There were, however, a few nice finds. Angel Otero’s cadmium pigment and silicone works on raw canvas, priced at $20,000 to $30,000 apiece, stood out at Kavi Gupta Gallery. (And I’m not just saying that because Gupta is a fellow classic car nut about to inaugurate a Concours d’Elegance showcase in Chicago.) Also of note was the installation by Amalia Ulman at Ltd Los Angeles Gallery (or ltdlosangeles as they’d rather be known, ugh), a funky updated take on Joseph Cornell employing noticeboards, tapestries, and digital prints.
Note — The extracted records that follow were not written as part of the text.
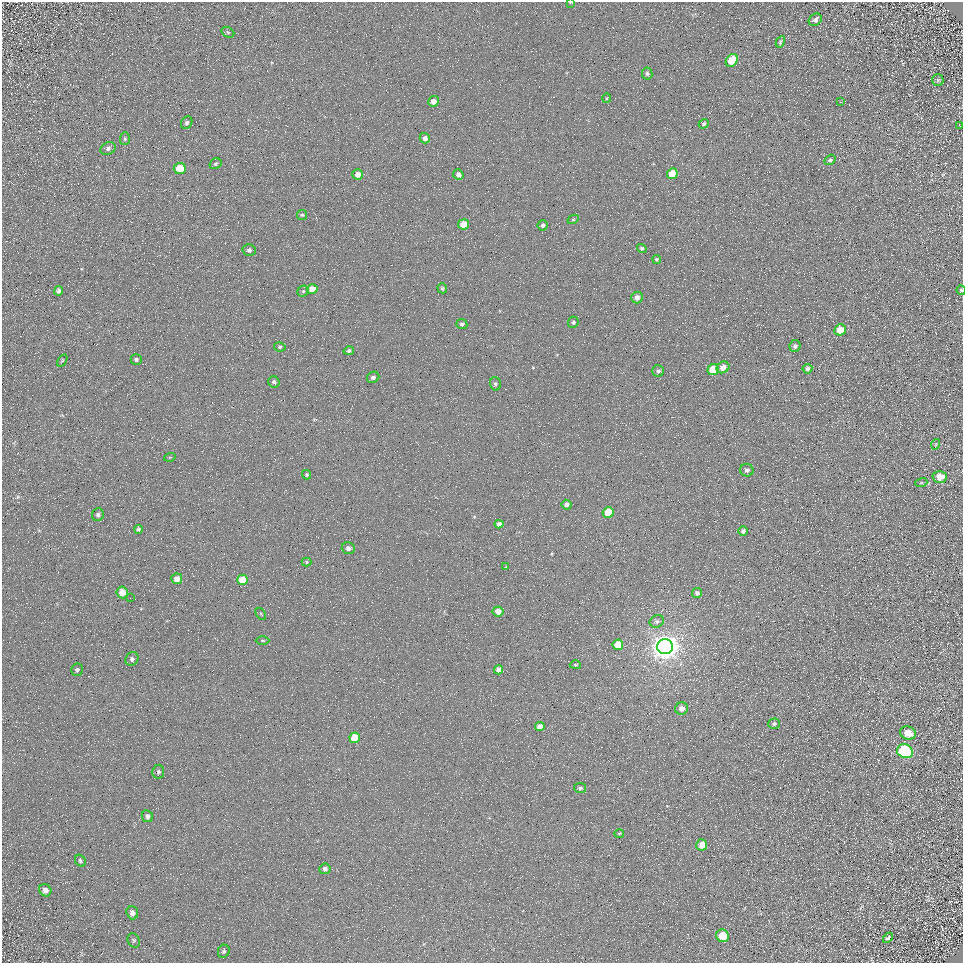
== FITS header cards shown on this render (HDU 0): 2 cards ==
NAXIS1  =                  961
NAXIS2  =                  961

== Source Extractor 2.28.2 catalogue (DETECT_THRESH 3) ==
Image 961 x 961 px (HDU 0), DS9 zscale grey, 1 PNG px = 1 image px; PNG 965 x 965 px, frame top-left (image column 1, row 961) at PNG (2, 2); each listed source drawn as its Kron ellipse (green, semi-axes under 4 px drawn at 4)
Background 4.28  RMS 8.7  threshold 26.2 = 3 sigma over >= 5 px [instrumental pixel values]
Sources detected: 99; all 99 listed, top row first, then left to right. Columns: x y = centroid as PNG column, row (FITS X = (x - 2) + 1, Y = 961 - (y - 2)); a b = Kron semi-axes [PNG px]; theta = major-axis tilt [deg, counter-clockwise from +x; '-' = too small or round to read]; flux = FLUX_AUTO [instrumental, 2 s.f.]
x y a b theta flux
570 2 4 2 - 480
815 20 7 5 41 2200
228 32 7 5 -32 1000
780 42 6 4 62 990
732 60 7 5 53 15000
647 73 6 5 - 1300
938 80 6 5 - 1100
606 98 5 3 - 590
433 101 5 5 - 5000
841 102 2 2 - 400
187 123 6 5 - 1400
704 124 5 4 - 950
960 126 3 2 - 350
425 138 5 5 - 2800
125 139 6 5 - 980
108 148 8 6 28 1800
830 160 6 4 35 1200
215 164 6 5 - 1000
180 168 6 5 - 12000
357 174 5 5 - 4500
672 174 5 5 - 16000
458 175 5 5 - 3100
302 215 5 5 - 830
573 219 6 4 29 810
463 224 5 5 - 11000
543 225 5 5 - 1800
642 248 5 4 - 1200
249 250 6 6 - 1800
657 259 5 4 - 730
442 288 5 4 - 930
312 289 5 5 - 7600
961 290 4 4 - 840
59 291 5 4 - 2100
303 291 6 5 - 1100
637 297 6 5 - 3400
573 322 5 5 - 1100
462 324 5 5 - 1500
840 330 6 5 - 11000
795 346 6 5 - 1700
280 347 6 4 -13 910
349 351 5 4 - 1500
136 359 5 5 - 1100
62 360 7 4 57 700
723 367 6 5 - 3800
807 369 5 5 - 2200
713 370 6 5 - 22000
658 371 6 5 - 1700
373 377 6 5 - 1900
274 382 6 5 - 1600
495 384 6 5 - 1400
936 444 5 3 - 570
170 457 6 3 17 570
747 470 7 6 - 1900
307 475 5 4 - 870
940 477 7 6 - 8000
921 483 6 4 18 780
566 505 5 4 - 2200
608 512 5 5 - 19000
98 515 6 6 - 1700
499 524 4 4 - 2800
138 529 4 4 - 1000
743 531 4 4 - 1700
348 548 7 6 - 2700
306 562 5 4 - 730
506 567 4 3 - 600
177 579 5 5 - 5200
242 580 5 5 - 14000
122 592 6 5 - 7200
697 593 5 5 - 1400
130 598 2 2 - 280
498 611 5 5 - 5300
261 614 7 3 -54 680
657 621 7 6 - 1700
263 640 7 3 -1 780
618 645 5 5 - 11000
665 647 8 7 - 870000
132 659 7 6 - 1500
575 665 5 4 - 780
77 670 6 6 - 1100
499 670 4 4 - 3600
681 708 6 6 - 3800
774 724 5 5 - 1400
540 726 5 4 - 4500
908 733 8 6 -20 8600
355 738 5 5 - 12000
905 751 8 7 - 74000
158 772 7 6 - 1400
580 788 6 5 - 1200
147 816 6 5 - 2100
619 834 5 3 - 580
702 845 6 5 - 7300
80 861 6 5 - 1000
325 869 5 5 - 2000
45 890 6 6 - 2800
132 913 6 5 - 3000
722 936 7 6 - 12000
888 938 6 4 46 1000
134 940 7 6 - 1100
224 951 7 5 65 1100
At the frame edge (FLAGS 8, measured only in part): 2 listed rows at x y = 570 2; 961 290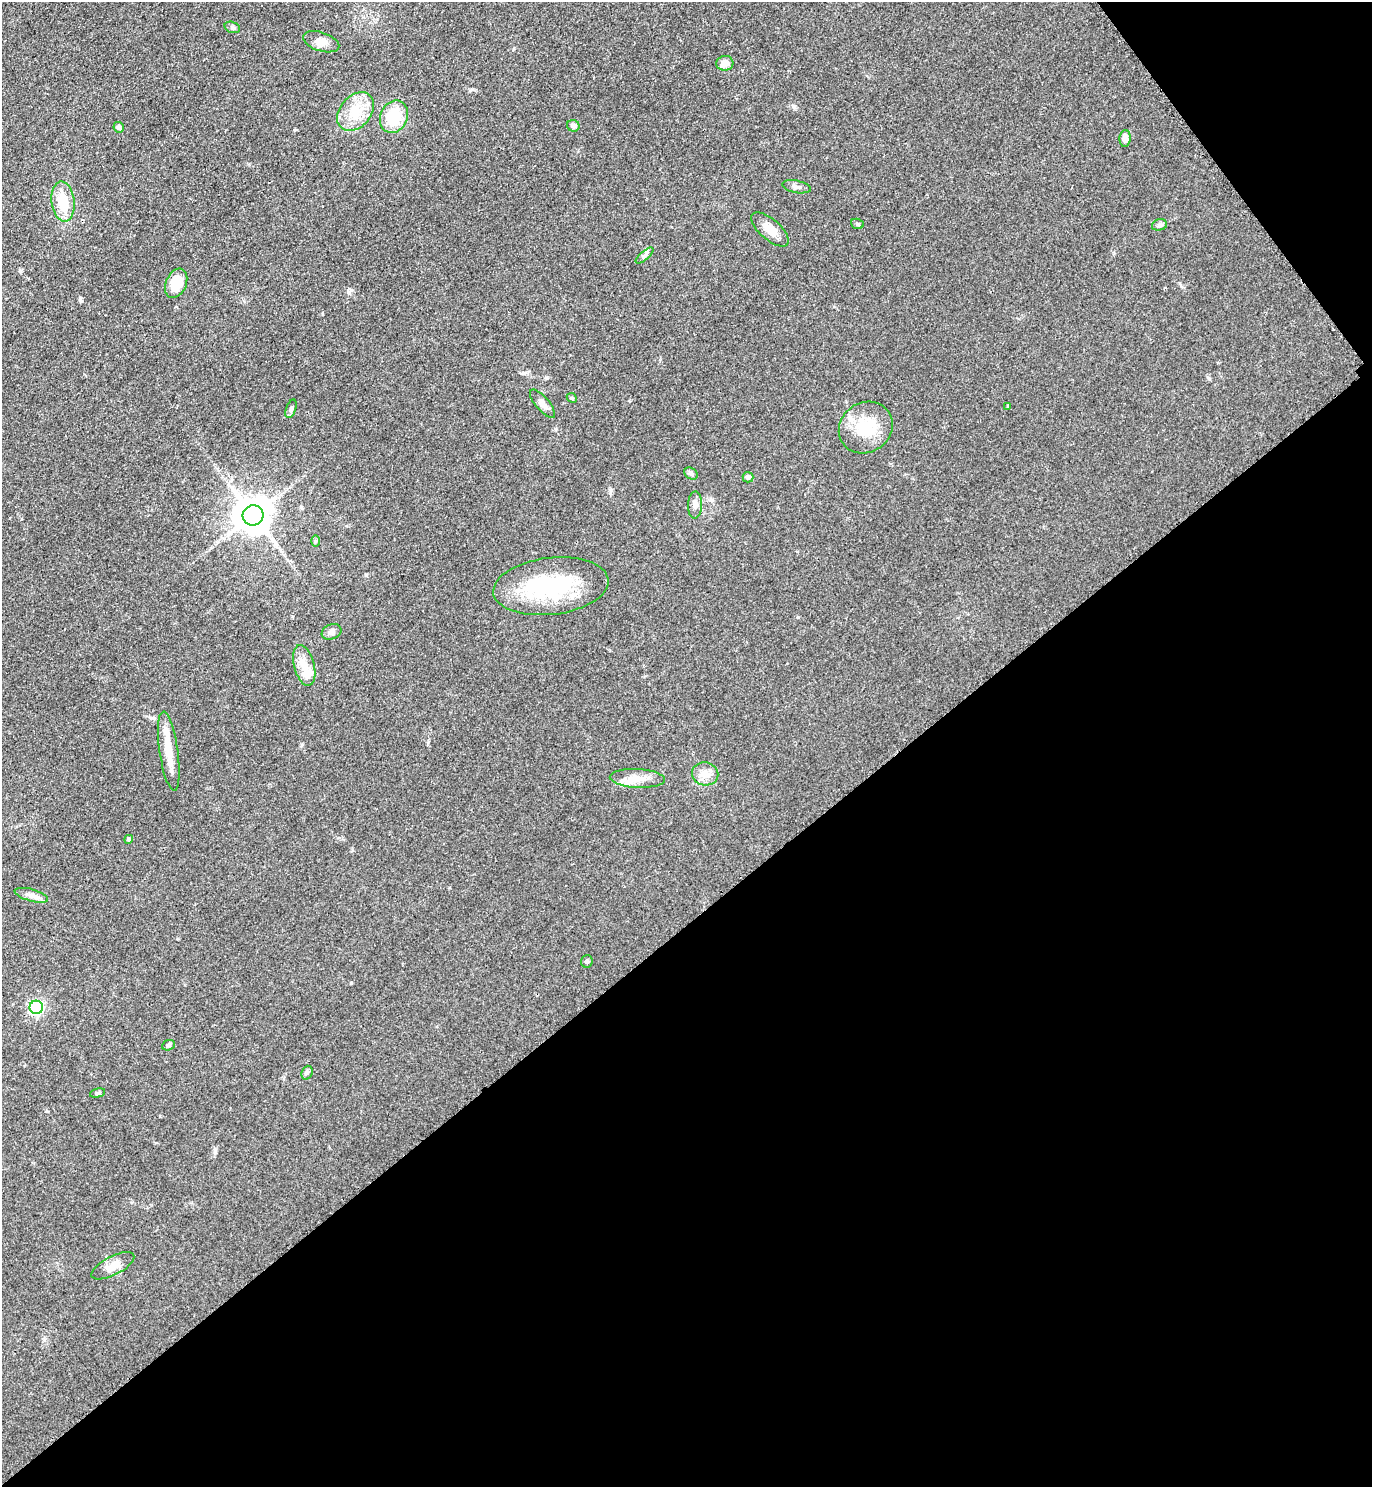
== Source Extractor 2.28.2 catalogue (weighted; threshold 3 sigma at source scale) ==
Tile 12 of 4 x 4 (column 4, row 3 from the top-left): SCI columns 4420-5789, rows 1491-2975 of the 5957 x 5960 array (HDU 1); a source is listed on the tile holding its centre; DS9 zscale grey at full resolution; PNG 1374 x 1489 px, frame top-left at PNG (2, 2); each listed source drawn as its Kron ellipse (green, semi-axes under 4 px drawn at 4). Shown black and unused: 40% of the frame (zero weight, under 2 of 3 exposures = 1% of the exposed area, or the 3 px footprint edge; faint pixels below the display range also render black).
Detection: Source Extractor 2.28.2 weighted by HDU 2 'WHT'; one run over the whole footprint, this tile lists its part. Background 0.0786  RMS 0.0081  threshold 0.0366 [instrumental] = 3 sigma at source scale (4.5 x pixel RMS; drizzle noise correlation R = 1.50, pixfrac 1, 0.05/0.05 arcsec/px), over >= 5 px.
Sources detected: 40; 1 inside a brighter object's white glare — neither listed nor drawn; the other 39 listed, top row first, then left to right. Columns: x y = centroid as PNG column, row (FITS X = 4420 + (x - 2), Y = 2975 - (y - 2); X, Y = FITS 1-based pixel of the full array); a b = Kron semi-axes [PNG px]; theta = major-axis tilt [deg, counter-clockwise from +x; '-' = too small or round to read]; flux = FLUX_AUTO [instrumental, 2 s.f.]
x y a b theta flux
232 27 8 5 -19 1.7
321 42 19 9 -18 6.8
725 63 8 7 - 6.2
356 112 22 15 49 20
394 117 17 13 66 27
573 126 6 5 - 2.6
119 127 5 5 - 2.3
1125 138 8 5 87 5.4
796 187 14 6 -11 3.2
63 202 20 11 -83 19
857 224 6 5 - 1.3
1159 225 8 5 16 1.9
770 229 23 10 -41 9.8
645 255 11 4 40 2.2
176 283 15 10 67 16
572 398 5 4 - 1.1
542 404 18 7 -50 4.9
1008 406 4 4 - 1.2
291 409 10 5 71 2.1
866 427 28 24 36 32
691 474 7 5 -35 2.1
748 477 5 5 - 2.5
695 505 13 7 88 4.2
253 515 10 10 - 2100
315 541 5 3 - 1.1
551 586 58 28 7 76
332 632 10 7 22 3.3
304 665 21 10 -75 11
169 751 40 9 -82 16
705 774 13 11 -11 7.6
637 778 28 9 -3 12
129 839 5 4 - 1.6
31 895 17 6 -15 4.5
587 961 6 5 - 1.5
36 1007 6 6 - 150
168 1045 7 5 22 1.5
307 1073 7 5 71 1.9
98 1093 8 4 15 1.3
113 1266 23 9 27 8.8
Unlisted compact peaks at least as high as the median listed source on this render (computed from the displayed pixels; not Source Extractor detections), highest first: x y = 80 298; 798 617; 793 106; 351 983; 611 490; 349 293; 20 270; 294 130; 514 48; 472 89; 546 378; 215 1151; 1209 378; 322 314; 366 575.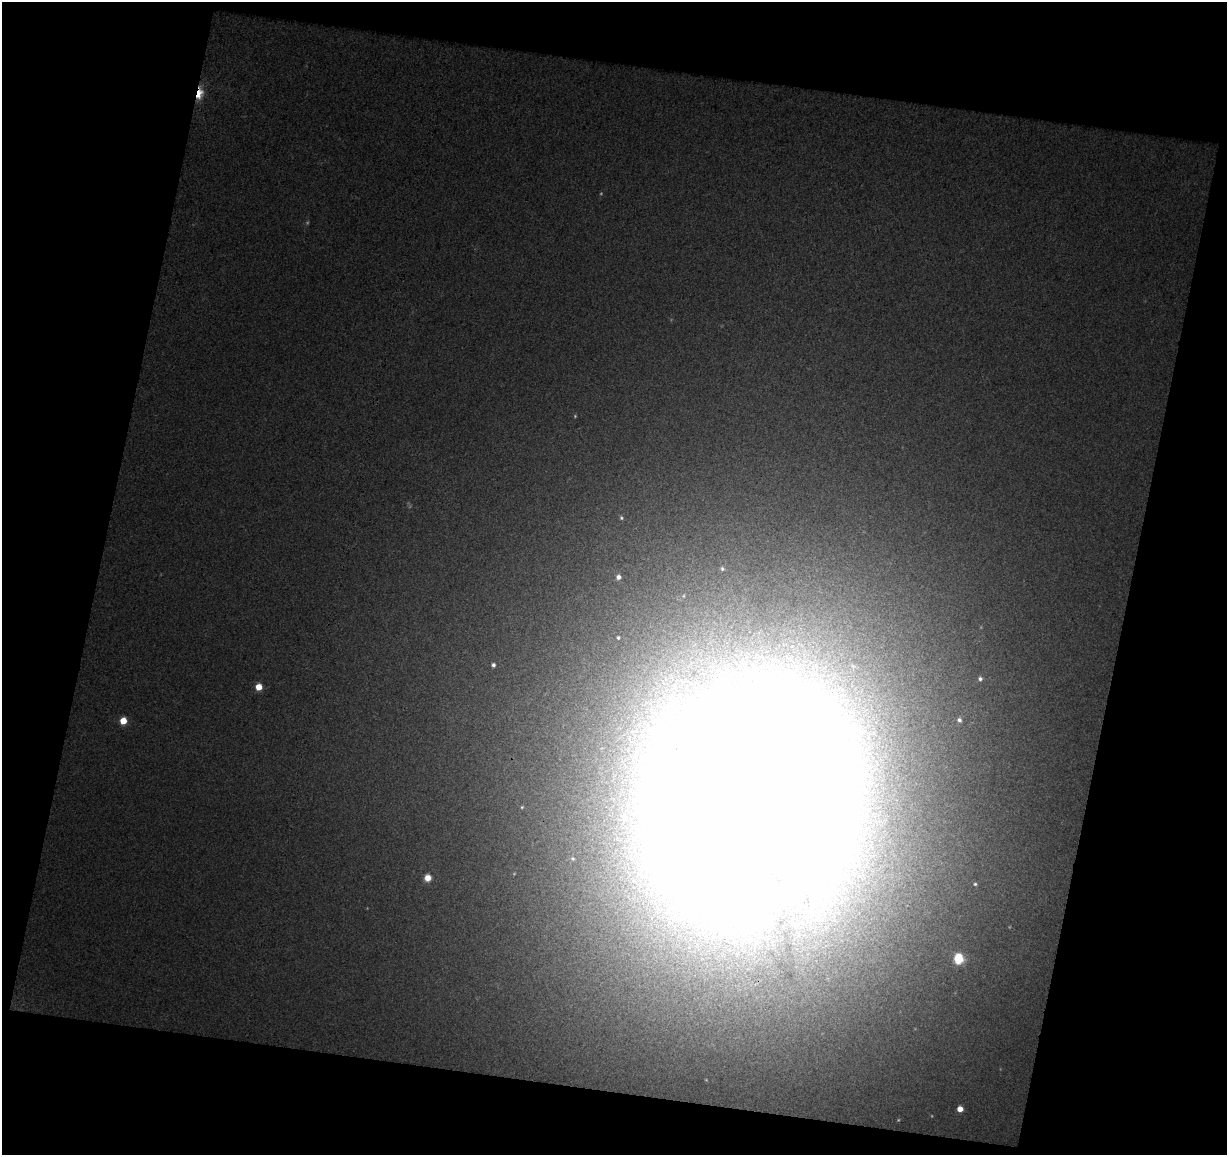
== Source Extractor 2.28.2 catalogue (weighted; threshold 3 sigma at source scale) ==
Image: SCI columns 1-1225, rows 57-1209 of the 1225 x 1268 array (HDU 1 of 3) = the unmasked area's bounding box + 8 px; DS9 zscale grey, full resolution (1 PNG px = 1 image px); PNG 1229 x 1157 px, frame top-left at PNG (2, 2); no overlay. Shown black and unused: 27% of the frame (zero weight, under 3 of 4 exposures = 1% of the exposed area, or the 3 px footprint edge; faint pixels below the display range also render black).
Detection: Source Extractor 2.28.2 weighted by HDU 2 'WHT'. Background 0.0771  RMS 0.012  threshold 0.056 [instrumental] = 3 sigma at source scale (4.5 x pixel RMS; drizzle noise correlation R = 1.50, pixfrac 1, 0.0396/0.0396 arcsec/px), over >= 5 px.
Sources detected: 23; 4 too faint to see at this stretch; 1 inside a brighter object's white glare — not listed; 2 inside a brighter listed object's ellipse — not listed separately; the other 16 listed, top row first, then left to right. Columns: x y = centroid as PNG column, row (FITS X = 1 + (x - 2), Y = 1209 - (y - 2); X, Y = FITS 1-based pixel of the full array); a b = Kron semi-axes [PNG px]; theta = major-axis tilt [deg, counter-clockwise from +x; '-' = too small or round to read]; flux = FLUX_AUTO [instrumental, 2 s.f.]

The day before I left Paris, I popped into a tiny restaurant where I bumped into an American collecting couple I first met back in 1990, when I was a roaming curator/gallerist in New York. (I never managed to sell them anything—I’ve always been a lousy, hesitant art dealer). Over the years, they have remained serious, focused and—crucially—non-selling. Currently bigger and grander than it’s ever been, the art market gets bigger and grander by the minute, but these old-school collectors are as steadfast and determined as they were in the ’90s, when the market was in the throes of a nasty, prolonged recession, one that was deeper and broader by far than the short-lived downturn that began in 2008. Today’s art market, by stark contrast, seems almost alarmingly immune to the dark tide of current events. What could stop it? One pictures a packed Christie’s salesroom next month, with bidders clad in hazmat suits, paddles waving away.